Now there is great gain in godliness with contentment, for we brought nothing into the world, and we cannot take anything out of the world. But if we have food and clothing, with these we will be content. But those who desire to be rich fall into temptation, into a snare, into many senseless and harmful desires that plunge people into ruin and destruction.
1 Timothy 6:6-9
Having spent the last week considering contentment in my personal life, I found myself in 1 Timothy 6 in my Bible reading on Monday morning. Verse 6 states, “Now there is great gain in godliness with contentment. . .” There are no coincidences in life, just a God who likes to make sure that we don’t miss the lesson He is trying to teach us. The chapter caught my attention, and I spent the week examining it. What better mentor could I have in my life than the Apostle Paul? And what better time to read his admonitions about wealth and contentment than when I am outlining how I will steward my money in the year to come?
I have written before that what we seek can lead us astray. This has become my philosophy of following Christ as a single woman: I must seek God, not a husband. Jesus said in Matthew 6:33, “But seek first the kingdom of God and his righteousness. . .” He was teaching that we should not worry about our physical needs. This lines up with what Paul wrote to Timothy in the passage I am looking at. It was 1 Corinthians 7 that helped to apply this same principle to single life because Paul states over and over regarding different life situations, including marriage, “Do not seek. . .” It is seeking that often gets us into trouble.
First Timothy 6:9 addresses seeking to be wealthy. In verse 10, an often misquoted admonition, Paul wrote, “For the love of money is a root of all kinds of evils. It is through this craving that some have wandered away from the faith and pierced themselves with many pangs.” Craving combines the ideas of loving and seeking and gives us a picture of intense temptation. It isn’t the money itself, it is the state of the heart that will “plunge people into. . .destruction.”
But as for you, O man of God, flee these things. Pursue righteousness, godliness, faith, love, steadfastness, gentleness.
1 Timothy 6:11
As I read 1 Timothy 6, I am aware that it was written to Timothy, who was not rich, whereas I am one of those that Paul referred to as “the rich in this present age.” I probably sound like a broken record on this topic, but it is one I am passionate about. Middle-class Americans, such as myself, are in the top 1% of the world’s wealth. I am determined not to forget this. All of our wealth breeds the desire for more. It is difficult to combat the desires and temptations that our wealth brings if we are convinced that we aren’t actually rich.

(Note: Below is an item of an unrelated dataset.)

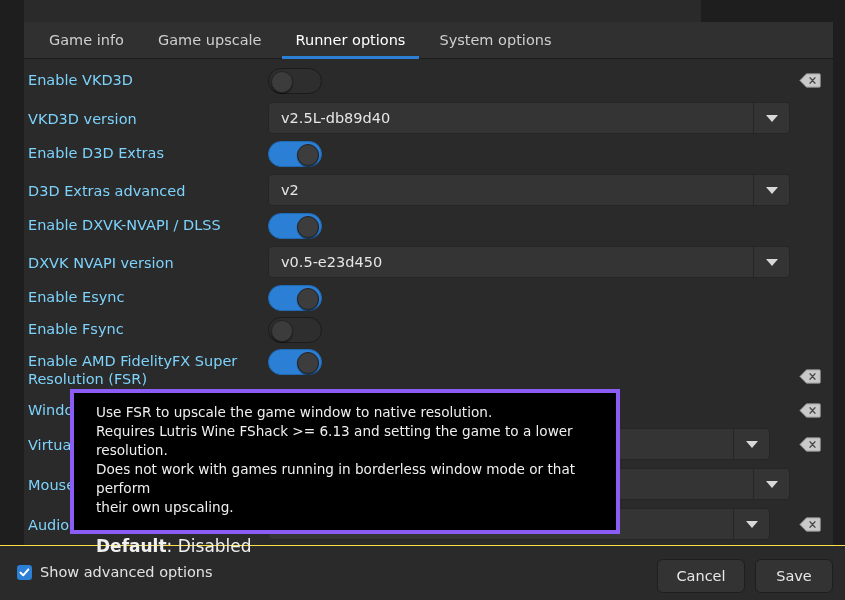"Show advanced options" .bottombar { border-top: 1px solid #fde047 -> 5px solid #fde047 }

I love what Paul tells Timothy with regard to the desire for wealth. He doesn’t simply say “Don’t seek riches.” He tells him to “flee these things.” Flee, like Joseph running away from Potiphar’s wife and leaving his cloak behind! Don’t stop to consider or entertain the temptation, just turn around and run. Then Paul instructs what to run toward: “righteousness, godliness, faith, love, steadfastness, gentleness.” The word pursue gives us a picture of chasing something down. It is active, not passive. We are running away from the desires for worldly wealth, while “straining forward” to righteousness and godliness. We can’t just ramble through life expecting to avoid the snares of sin. In the next verse, Paul told Timothy, “Fight the good fight of faith.” If we aren’t pursuing godliness and fighting the good fight, we may be wandering away from the faith, deceiving ourselves into thinking we are still on the right path.
As for the rich in this present age, charge them not to be haughty, nor to set their hopes on the uncertainty of riches, but on God, who richly provides us with everything to enjoy. They are to do good, to be rich in good works, to be generous and ready to share, thus storing up treasure for themselves as a good foundation for the future, so that they may take hold of that which is truly life.
1 Timothy 6:17-19
We don’t know what treasure in heaven will look like, but faith is knowing that what we cannot see will far surpass anything we can obtain here on earth. We understand from Scripture that we are to be good stewards, prudently managing what God has blessed us with. This can make it easy to get caught up in building a financial nest egg, when our best foundation for the future is being “rich in good works.” I fear that my good works are at the poverty level. Thank God I am saved by grace! Still, I need to pray that He will work in my heart and show me how to grow in this area. I want my hopes to be set on God. I long to “take hold of that which is truly life.”